S^n not a mapping cylinder. S^n and homeom. subspaces

[WWGD]

Hi, everyone:

I have been trying to show this using the following:

Given f: Y-->X

IF S^n ~ Y_f(x) , then S^n deformation-retracts to Y , and ( not sure of this)

also is homeomorphic to Y (I know Y_f(x) is homotopic to Y ) . But ( so I am

branching out into more sub-problems) S^n is not homeomorphic to any of its

subspaces : if f:S^n -->Z , Z<S^n is a homeomorphism, then Z is compact,

and, by Invariance of Domain, Z is also open. Then , by connectedness, Z=S^n.


Anyway. I also have --tho I am not sure if this helps -- that , I think that

the only mapping cylinder that is a manifold is the identity i: M-->M , with

M a manifold.

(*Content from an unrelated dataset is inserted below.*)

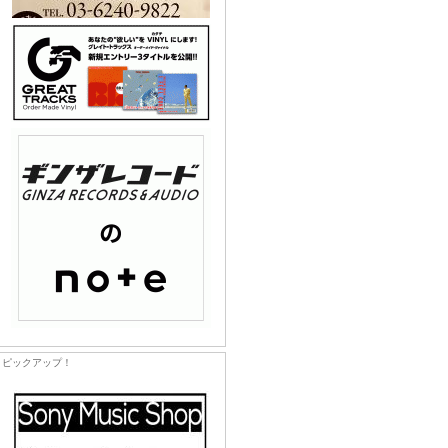
ピックアップ！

If this is true, this means that f:X-->Y as above has X=Y =S^n


Any Other Ideas?

Thanks.

 

[pat_connell]

Yes, it helps to know that the only mapping cylinder that is a manifold is the identity map i: M-->M with M a manifold. This means that for f:X-->Y, X and Y both equal S^n. Now, if S^n deformation-retracts to Y, then it also follows that S^n is homeomorphic to Y. Recall that a deformation retract is a continuous map which contracts a topological space X onto a subspace A of X such that the inclusion map from A to X is homotopic to the identity map on X. In this case, since S^n deformation-retracts to Y, it follows that S^n is homeomorphic to Y. As for the second part of your question, it is true that if f:S^n-->Z, where Z<S^n is a homeomorphism, then Z is compact and open, and thus, by connectedness, Z=S^n.I hope this helps!